An Irish lad travels to India in the 1880s: not unusual for the mid-nineteenth century, when the Jewel in the Crown of the British Empire was tended and administrated by legions of Scottish, Welsh, and Irish men seeking livelihoods and opportunities closed to them at home. But only one such teenager sought the tutelage of a Brahmin in the ancient Vedic art of palmistry. For two years, William John Warner learned the practice, inflected by astrology, of reading character and destiny in the seven principal shapes of hands, and the palm’s major and minor lines and their intersections. When he moved to London, he styled himself “Cheiro”—after cheiromancy, or divination by palm reading—and read the palms of celebrities such as Sarah Bernhardt, Oscar Wilde, Mark Twain, William Gladstone, and others. He also launched a publishing juggernaut, some of whose titles remain in print to this day. Cheiro’s Language of the Hand (1894), Cheiro’s Memoirs: The Reminiscences of a Society Palmist (1912), and You and Your Hand (1932) all made cheiromancy a popular pastime, easily accessible and appealing to a modern reading public curious about ancient Eastern wisdom. Cheiro traveled the world, and in his golden years, landed in Hollywood, where he read the palms of aspiring actors and wrote screenplays. He predicted his death, in 1936, down to the hour.

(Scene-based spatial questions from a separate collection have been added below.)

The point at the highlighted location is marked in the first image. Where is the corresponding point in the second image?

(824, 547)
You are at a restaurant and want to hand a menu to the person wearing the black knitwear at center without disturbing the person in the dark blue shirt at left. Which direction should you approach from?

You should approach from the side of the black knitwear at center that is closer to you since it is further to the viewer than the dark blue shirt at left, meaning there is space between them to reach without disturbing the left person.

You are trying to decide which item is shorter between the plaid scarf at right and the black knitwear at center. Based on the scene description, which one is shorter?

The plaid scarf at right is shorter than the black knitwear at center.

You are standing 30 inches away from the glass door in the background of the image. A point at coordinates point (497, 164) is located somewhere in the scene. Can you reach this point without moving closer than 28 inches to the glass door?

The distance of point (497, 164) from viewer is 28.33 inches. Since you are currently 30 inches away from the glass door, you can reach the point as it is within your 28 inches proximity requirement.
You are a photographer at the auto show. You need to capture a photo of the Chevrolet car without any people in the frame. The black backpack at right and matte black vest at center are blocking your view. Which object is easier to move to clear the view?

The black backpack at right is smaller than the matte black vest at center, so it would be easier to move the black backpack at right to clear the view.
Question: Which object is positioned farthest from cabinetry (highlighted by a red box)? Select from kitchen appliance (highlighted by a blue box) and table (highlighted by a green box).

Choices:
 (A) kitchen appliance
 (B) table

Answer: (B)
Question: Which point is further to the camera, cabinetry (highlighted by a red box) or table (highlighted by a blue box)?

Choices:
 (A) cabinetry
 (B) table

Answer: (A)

Though forgotten, Cheiro was a colorful fin de siècle character who made palm reading, with its Orientalized mystery and distinctive visual aesthetic, a mass cultural practice. The craze was part of a new, broader visual culture featuring the hand, which modern reprographic techniques made into an object everyone could decipher. 


Cheiro, Comforts Palmistry Guide, 1900. Courtesy George Peabody Library, Johns Hopkins University.

Indian cheiromancy and astrology came to Europe when Indologists such as Max Müller and Paul Deussen translated the Upanishads and other Vedic works into German and English. The key text was Hasta Samudrika Shastra (literally, “Hand Body Knowledge”) from ca. 3000 BC, which interpreted over 150 common lines on each hand as indicators of one’s personality and future. Adapting this knowledge to modern times, Cheiro’s manual Language of the Hand opens with “cheirognomy,” or the interpretation of the seven hand shapes: the elementary, the hand’s lowest form; the square, “useful” hand; the spatulate or “nervous active type”; the knotty “philosophic” hand; the conic or “artistic” hand; the mixed hand (a combination of multiple types); and highest of all, the psychic or idealistic hand.1 As Cheiro renders them, hand types operate by racial hierarchy: for example, the lowest hand form, the elementary, is found in so-called primitive races, while the square hand of Europeans denotes the love of reason and respect for authority. One might expect Europeans to possess the highest order of hands, but Cheiro defies expectations of racist ordering, making esoteric knowledge aspirational for European readers. Everyone’s hand lines indicate their unique character and future, but some are more unique, and others are more typical of their race or ethnicity. The illustrations in Cheiro’s books become more technical when he moves on to the major and minor lines of the palm. There are seven major lines: Life, Head, Heart, the Girdle of Venus, Health, Sun, and Fate. He illustrates these lines, as well as other “signs” made from their intersection, abstractly, without depicting the palms. These resemble nothing so much as a primer for an enigmatic pictorial language. The deciphering of one’s intimate body parts through esoteric knowledge appealed widely, its folk wisdom feeding a modern fad.